I went to the nVidia site and entered the information for my video card, and was able to figure out that I needed a driver from the 304 series of drivers. You can try to install drivers yourself, but it turns out that they are already packaged properly for dnf install on the nonfree side of the RPMFusion repository (including installation instructions).

> dnf -y update
> dnf install akmod-nvidia-304xx xorg-x11-drv-nvidia-304xx
> reboot

When I tried to reboot, however, the graphics would no longer start up correctly. It turns out there is one more step required to get the akmod you just installed to be rebuilt correctly.
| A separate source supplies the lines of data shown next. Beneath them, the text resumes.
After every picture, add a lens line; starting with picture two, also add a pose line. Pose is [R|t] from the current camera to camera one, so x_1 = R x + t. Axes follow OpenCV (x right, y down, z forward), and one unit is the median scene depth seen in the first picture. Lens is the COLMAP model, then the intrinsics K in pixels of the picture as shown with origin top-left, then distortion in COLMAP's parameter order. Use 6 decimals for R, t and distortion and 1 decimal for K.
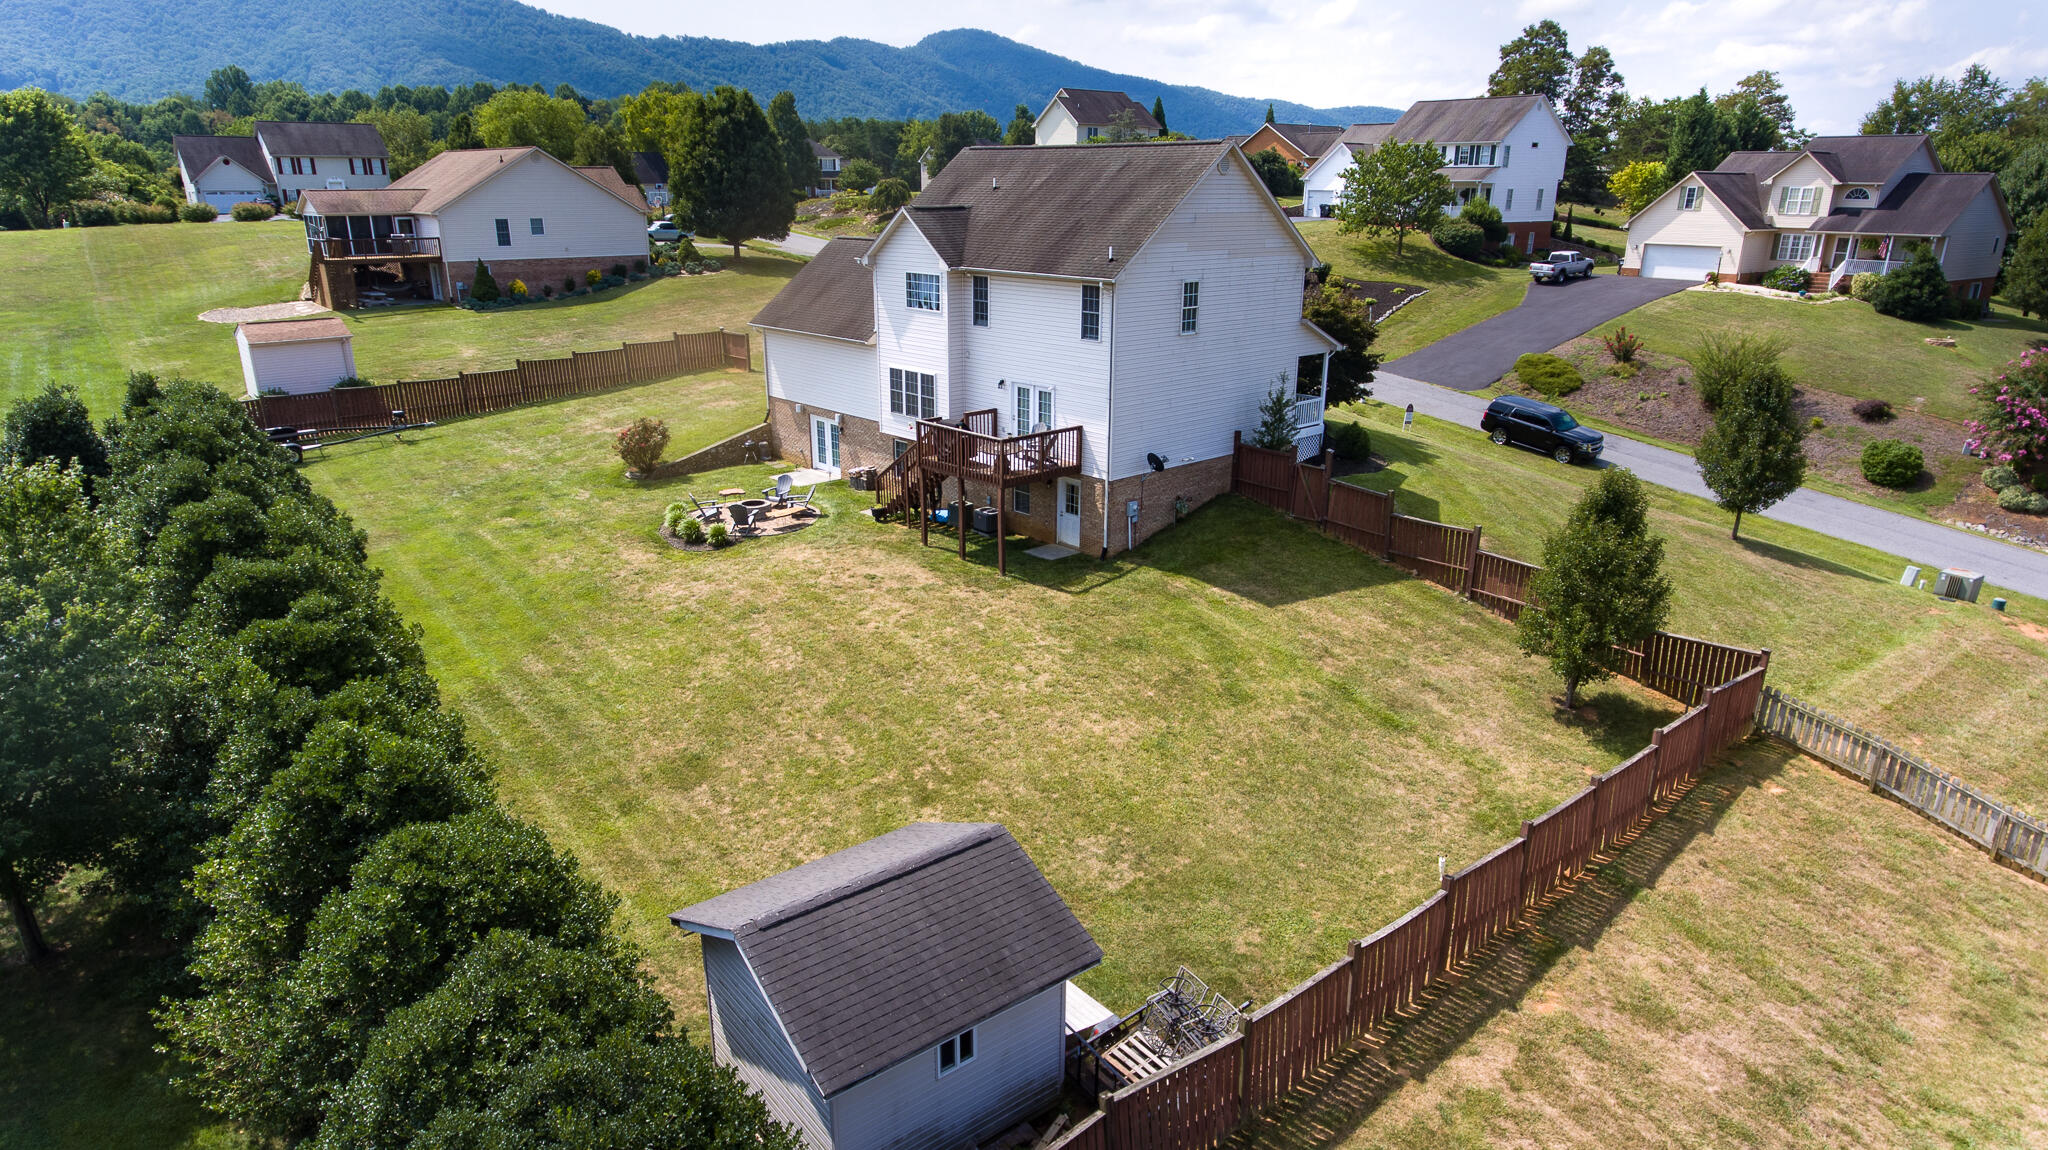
lens RADIAL K [[1198.6, 0, 1015.1], [0, 1198.6, 588.9], [0, 0, 1]] dist [0.000253, -0.000360]
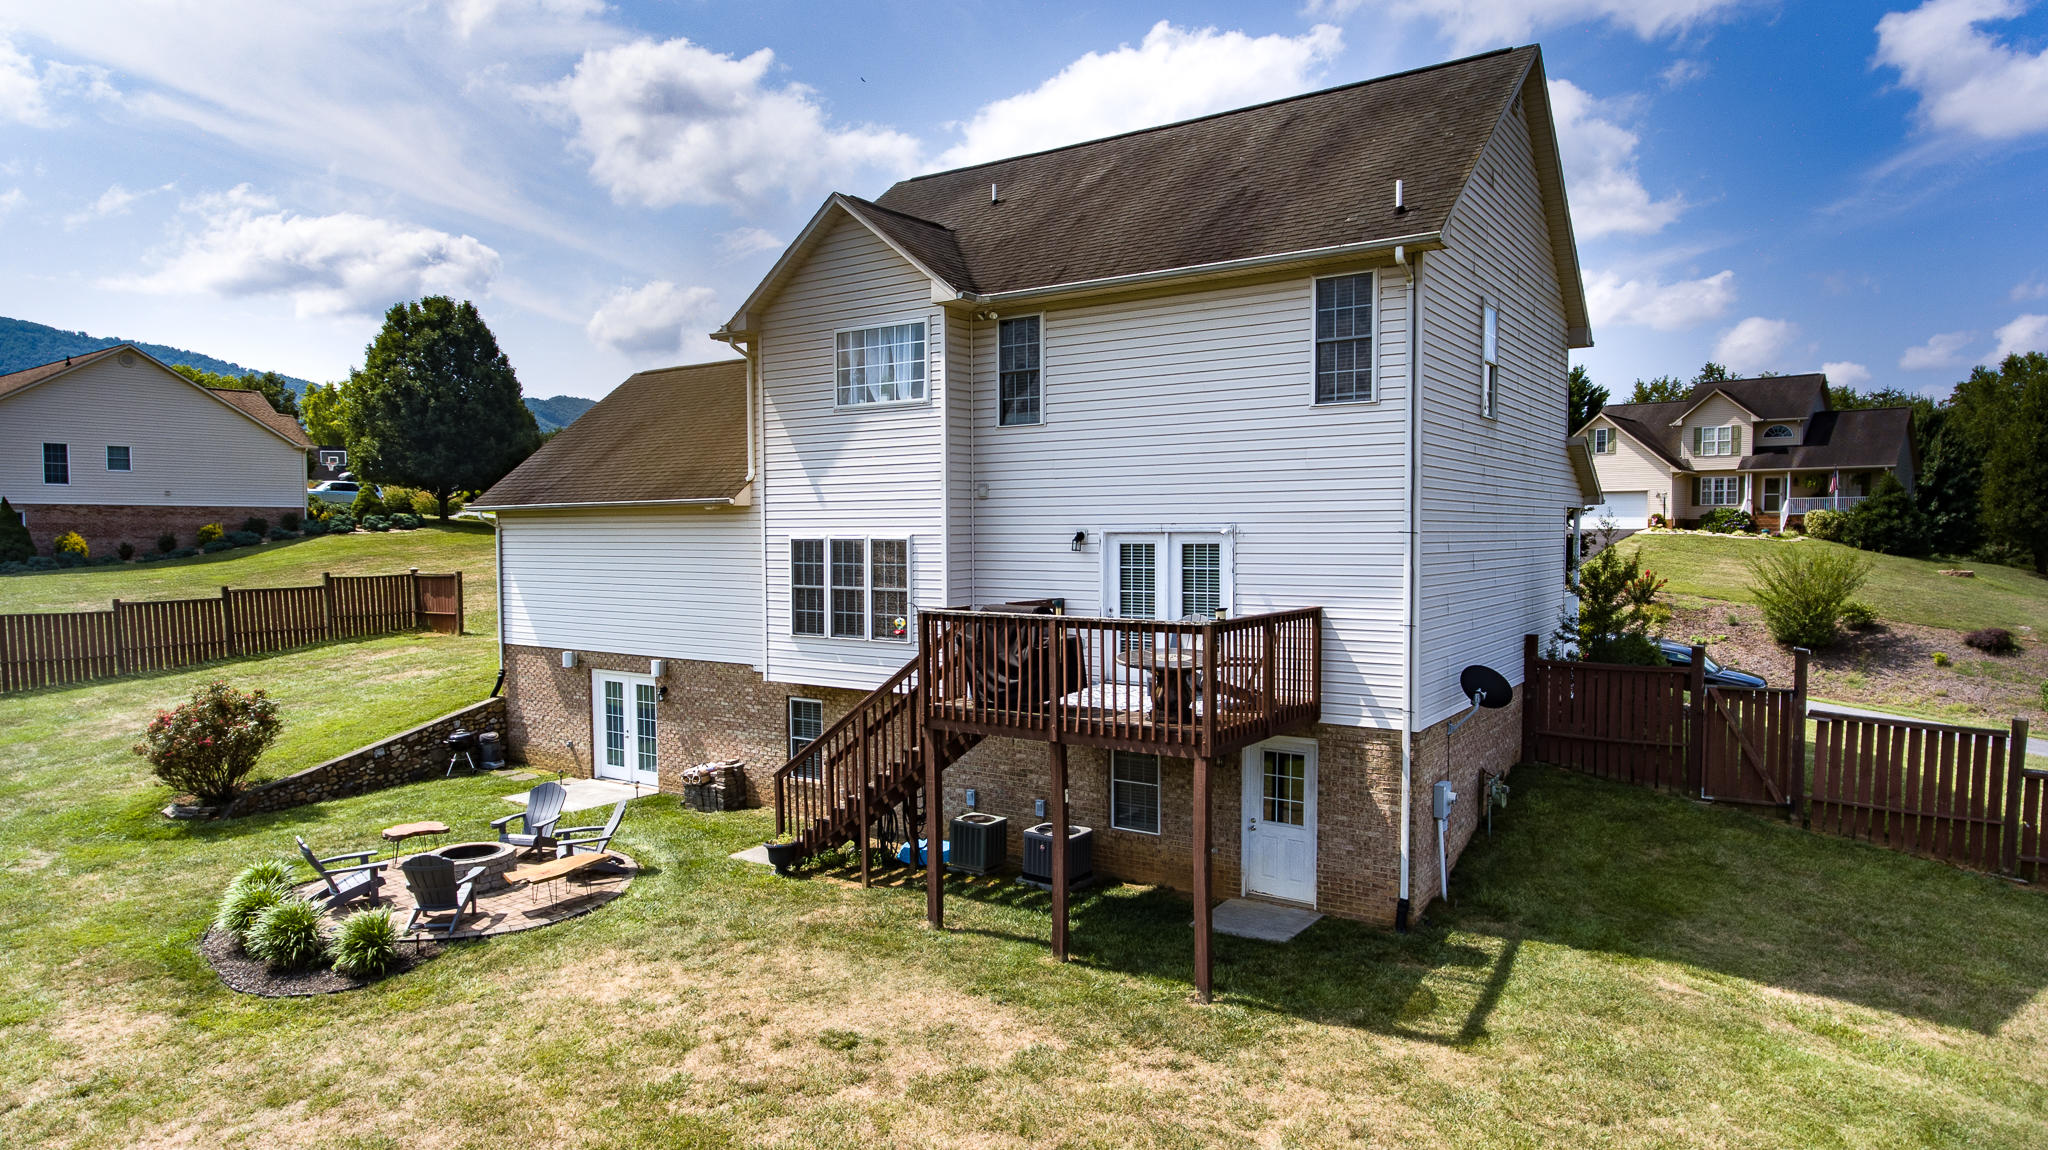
lens RADIAL K [[1198.6, 0, 1015.1], [0, 1198.6, 588.9], [0, 0, 1]] dist [0.000253, -0.000360]
pose [[0.973919, -0.018509, 0.226140, -0.137752], [0.079947, 0.960742, -0.265674, -0.036656], [-0.212345, 0.276825, 0.937165, 0.593472]]
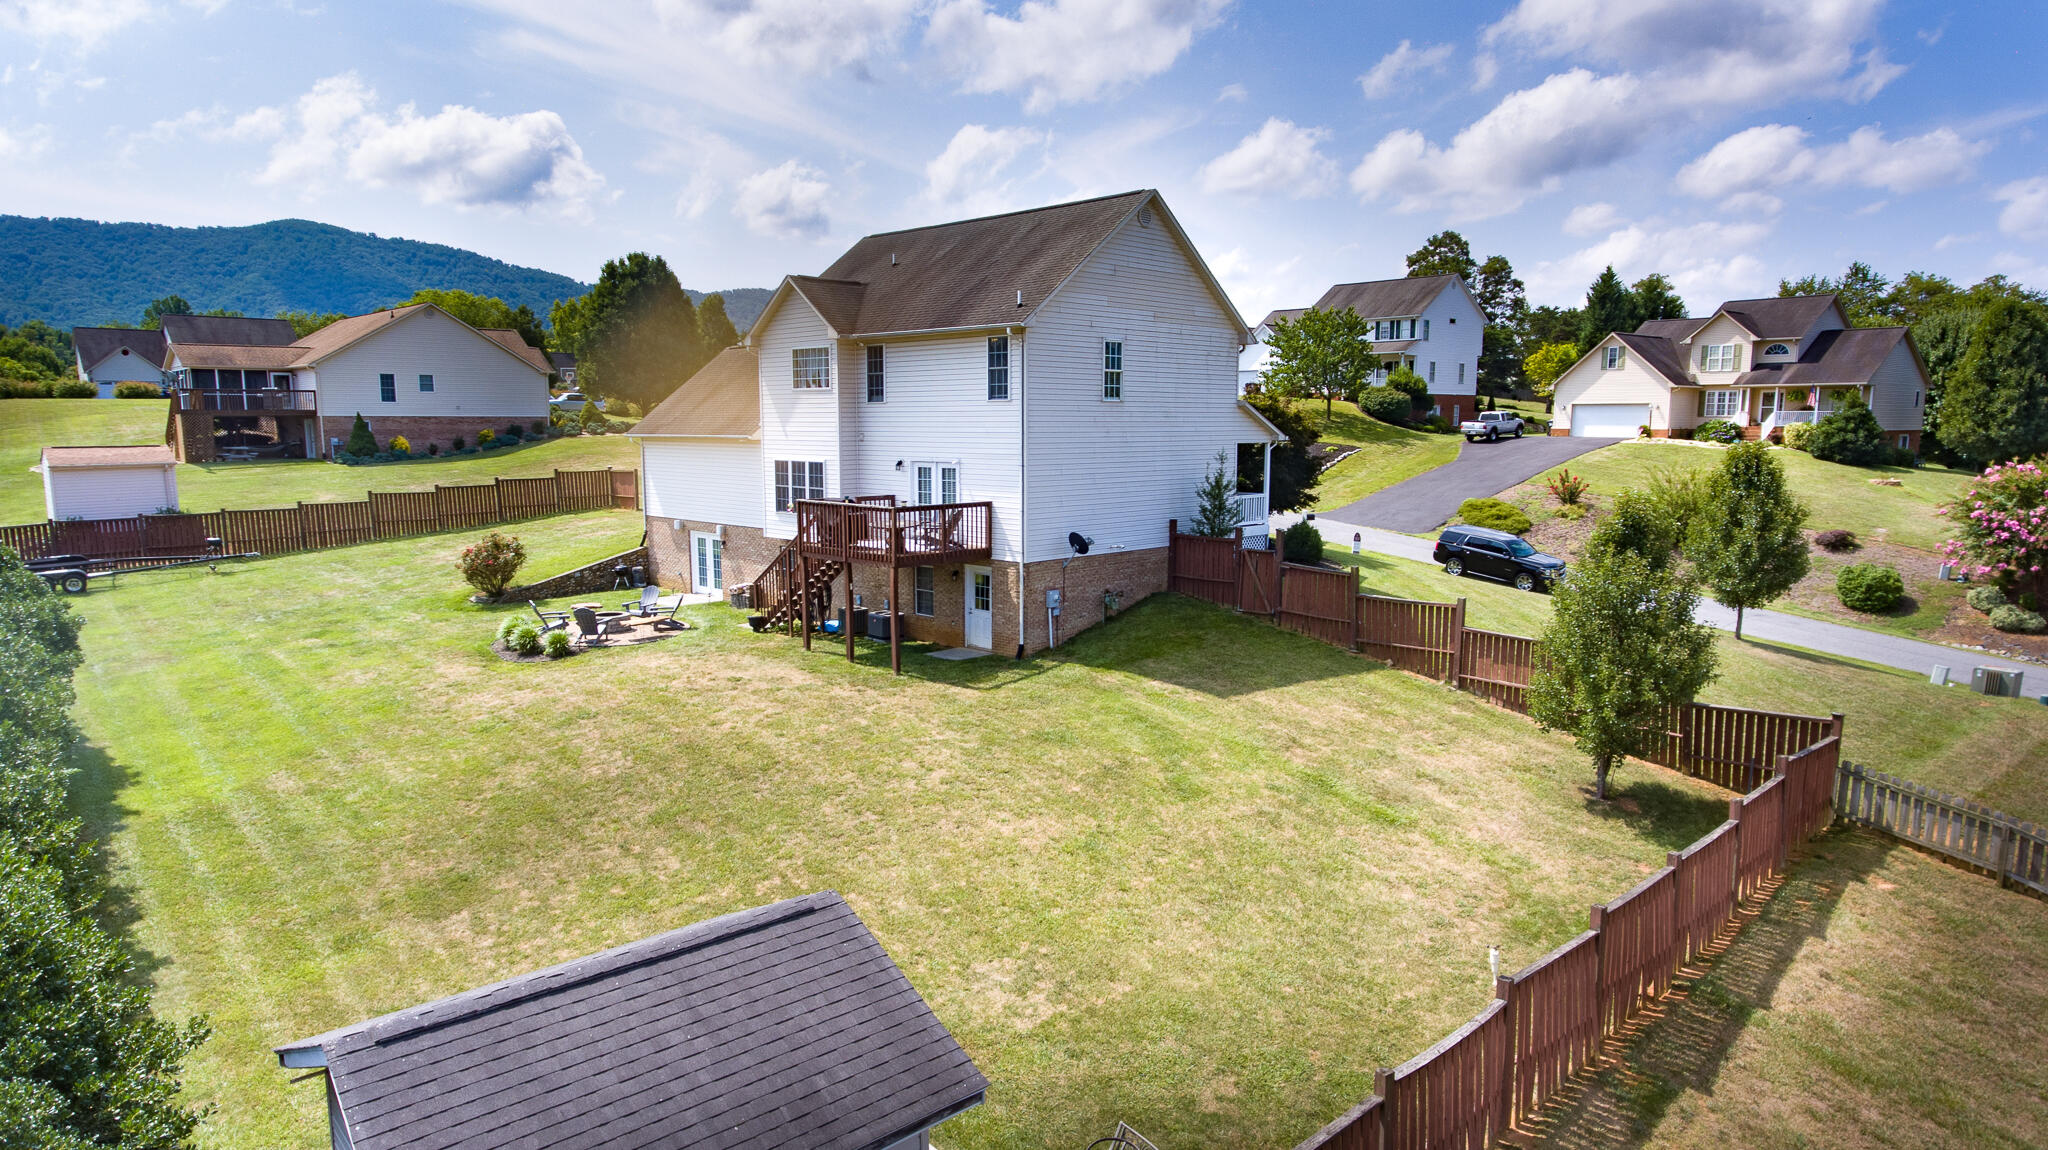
lens RADIAL K [[1198.6, 0, 1015.1], [0, 1198.6, 588.9], [0, 0, 1]] dist [0.000253, -0.000360]
pose [[0.998639, -0.009780, 0.051220, 0.026964], [0.019075, 0.982688, -0.184284, 0.078289], [-0.048532, 0.185010, 0.981538, 0.165215]]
Since the graphics are now busted, you need to ssh into the machine and force the rebuild.

> akmods --force
> reboot

At this point, my graphics came up correctly, although the boot process for the GNOME shell seems glitchy, often crashing the shell. Fortunately, if I just wait a moment, eventually everything refreshes and the shell restarts and everything seems to run properly thereafter. I have not had any more screen freezes since I installed the driver, but only time will tell if the issue is properly fixed.

I am also a bit concerned that when I next run a dnf update that I will have to go through some or all of the process again to make the drivers work properly with any newer kernel, but that is material for a future post.